Description of the task: Find every line below with the string "median" and pick it out.

[Saved entries]
-=-=-=-=-
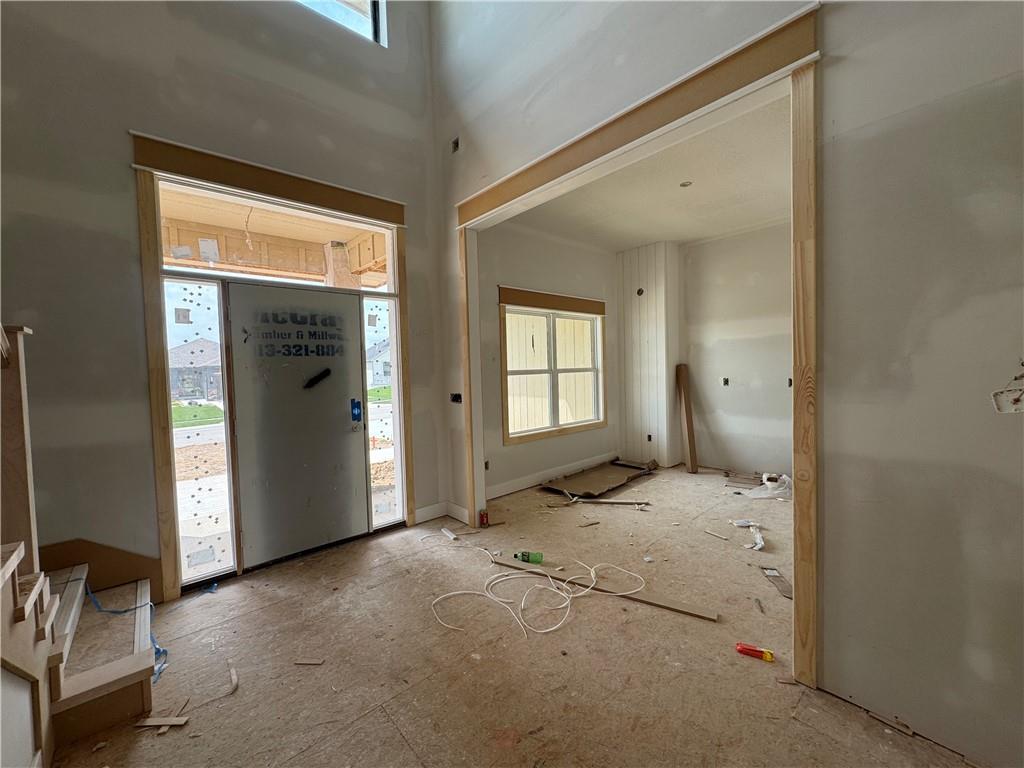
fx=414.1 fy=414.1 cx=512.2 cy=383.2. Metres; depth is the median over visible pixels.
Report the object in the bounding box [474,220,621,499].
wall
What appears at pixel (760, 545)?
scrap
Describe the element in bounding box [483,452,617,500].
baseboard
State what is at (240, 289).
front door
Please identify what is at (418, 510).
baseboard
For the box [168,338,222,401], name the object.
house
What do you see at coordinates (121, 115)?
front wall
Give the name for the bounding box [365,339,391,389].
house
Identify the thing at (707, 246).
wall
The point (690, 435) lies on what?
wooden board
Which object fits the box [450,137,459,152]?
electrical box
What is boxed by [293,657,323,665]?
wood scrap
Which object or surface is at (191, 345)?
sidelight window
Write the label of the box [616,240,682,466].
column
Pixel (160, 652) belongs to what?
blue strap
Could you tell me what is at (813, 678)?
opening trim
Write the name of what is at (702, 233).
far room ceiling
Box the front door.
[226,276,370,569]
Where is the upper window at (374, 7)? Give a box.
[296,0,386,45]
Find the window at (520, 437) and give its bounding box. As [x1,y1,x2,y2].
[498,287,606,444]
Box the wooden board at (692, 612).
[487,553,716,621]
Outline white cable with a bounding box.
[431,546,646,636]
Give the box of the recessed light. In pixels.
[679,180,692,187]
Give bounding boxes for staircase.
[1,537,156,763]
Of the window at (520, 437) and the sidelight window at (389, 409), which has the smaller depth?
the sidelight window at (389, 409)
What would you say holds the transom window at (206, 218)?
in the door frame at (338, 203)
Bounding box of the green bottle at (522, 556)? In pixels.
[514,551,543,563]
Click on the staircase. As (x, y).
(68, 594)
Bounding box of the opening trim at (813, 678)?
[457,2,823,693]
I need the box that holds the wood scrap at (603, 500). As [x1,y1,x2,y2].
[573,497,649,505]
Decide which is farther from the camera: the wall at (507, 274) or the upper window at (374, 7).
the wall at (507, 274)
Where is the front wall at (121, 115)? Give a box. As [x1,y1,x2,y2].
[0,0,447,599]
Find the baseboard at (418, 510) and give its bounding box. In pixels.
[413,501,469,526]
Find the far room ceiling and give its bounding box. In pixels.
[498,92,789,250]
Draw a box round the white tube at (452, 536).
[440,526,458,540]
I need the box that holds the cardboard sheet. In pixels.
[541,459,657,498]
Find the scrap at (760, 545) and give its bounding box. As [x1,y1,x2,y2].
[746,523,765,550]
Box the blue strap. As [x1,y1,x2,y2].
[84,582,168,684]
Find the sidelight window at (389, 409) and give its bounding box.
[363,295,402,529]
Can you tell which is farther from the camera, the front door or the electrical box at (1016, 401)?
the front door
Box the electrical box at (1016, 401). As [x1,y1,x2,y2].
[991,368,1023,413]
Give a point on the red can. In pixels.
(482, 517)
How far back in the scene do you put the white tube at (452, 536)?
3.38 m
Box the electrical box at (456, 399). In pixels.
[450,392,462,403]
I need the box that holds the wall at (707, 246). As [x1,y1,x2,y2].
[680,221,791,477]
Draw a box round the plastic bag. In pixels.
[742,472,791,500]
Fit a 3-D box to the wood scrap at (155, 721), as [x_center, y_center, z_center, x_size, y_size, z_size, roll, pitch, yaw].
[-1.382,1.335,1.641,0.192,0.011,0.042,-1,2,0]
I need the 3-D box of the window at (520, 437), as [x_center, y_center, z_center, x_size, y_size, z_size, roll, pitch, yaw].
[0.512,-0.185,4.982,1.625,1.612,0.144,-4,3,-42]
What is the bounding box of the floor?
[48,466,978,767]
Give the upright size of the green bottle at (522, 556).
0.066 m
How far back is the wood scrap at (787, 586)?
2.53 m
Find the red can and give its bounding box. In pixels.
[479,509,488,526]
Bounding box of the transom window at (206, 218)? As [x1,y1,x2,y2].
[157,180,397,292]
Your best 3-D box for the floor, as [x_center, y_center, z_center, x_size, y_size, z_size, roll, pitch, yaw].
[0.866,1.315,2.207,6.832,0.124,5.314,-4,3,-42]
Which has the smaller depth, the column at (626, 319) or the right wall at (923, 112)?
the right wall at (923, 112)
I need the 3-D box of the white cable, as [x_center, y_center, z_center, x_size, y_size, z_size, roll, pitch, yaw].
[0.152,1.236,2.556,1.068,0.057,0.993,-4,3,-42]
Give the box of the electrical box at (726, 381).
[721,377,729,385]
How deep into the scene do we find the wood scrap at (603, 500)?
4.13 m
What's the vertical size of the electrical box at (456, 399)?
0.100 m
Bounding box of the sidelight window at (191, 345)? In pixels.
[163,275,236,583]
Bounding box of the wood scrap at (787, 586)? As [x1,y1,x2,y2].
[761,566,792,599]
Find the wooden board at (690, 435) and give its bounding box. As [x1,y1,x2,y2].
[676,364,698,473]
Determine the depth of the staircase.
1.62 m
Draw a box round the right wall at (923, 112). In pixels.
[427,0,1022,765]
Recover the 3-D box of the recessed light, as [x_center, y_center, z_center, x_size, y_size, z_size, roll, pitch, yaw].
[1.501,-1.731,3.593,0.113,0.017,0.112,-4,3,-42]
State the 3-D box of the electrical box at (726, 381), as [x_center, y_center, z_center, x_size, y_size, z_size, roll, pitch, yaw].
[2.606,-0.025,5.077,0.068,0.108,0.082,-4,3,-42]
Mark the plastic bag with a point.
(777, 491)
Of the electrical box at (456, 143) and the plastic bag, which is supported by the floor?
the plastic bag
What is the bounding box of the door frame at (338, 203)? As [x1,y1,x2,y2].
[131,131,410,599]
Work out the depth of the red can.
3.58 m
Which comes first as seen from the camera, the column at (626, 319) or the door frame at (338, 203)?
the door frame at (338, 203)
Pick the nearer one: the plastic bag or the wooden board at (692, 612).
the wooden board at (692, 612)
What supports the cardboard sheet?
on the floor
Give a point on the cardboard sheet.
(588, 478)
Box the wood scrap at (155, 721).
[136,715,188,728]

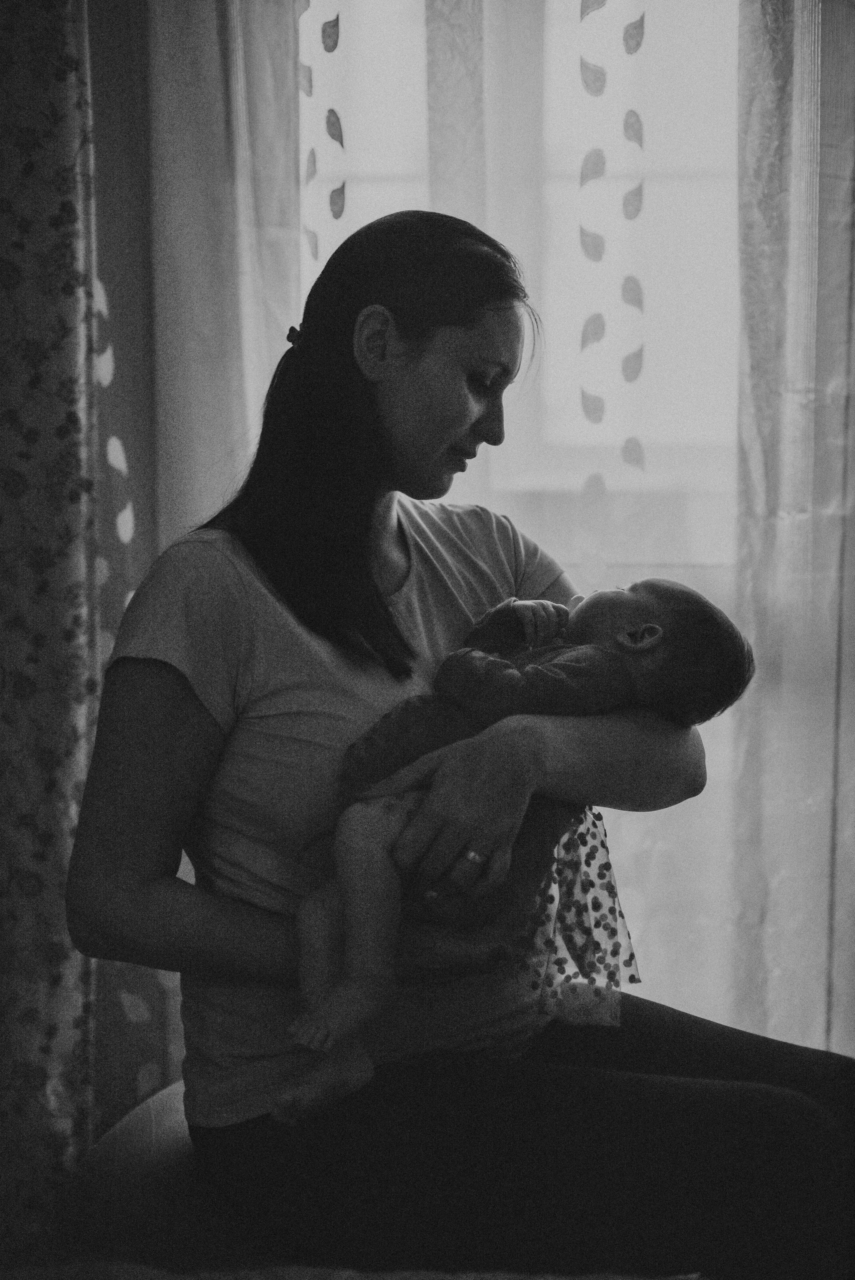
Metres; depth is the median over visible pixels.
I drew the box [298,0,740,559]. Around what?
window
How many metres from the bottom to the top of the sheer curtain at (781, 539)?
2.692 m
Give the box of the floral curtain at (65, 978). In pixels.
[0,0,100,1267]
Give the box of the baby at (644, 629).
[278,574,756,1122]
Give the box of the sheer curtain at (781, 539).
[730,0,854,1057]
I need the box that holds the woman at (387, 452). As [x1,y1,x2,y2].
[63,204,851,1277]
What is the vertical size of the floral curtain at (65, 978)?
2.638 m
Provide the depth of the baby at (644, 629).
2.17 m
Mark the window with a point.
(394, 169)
-=-=-=-=-
Written response:
fx=414.1 fy=414.1 cx=512.2 cy=383.2. Metres; depth is the median over visible pixels.
Metres; depth is the median over visible pixels.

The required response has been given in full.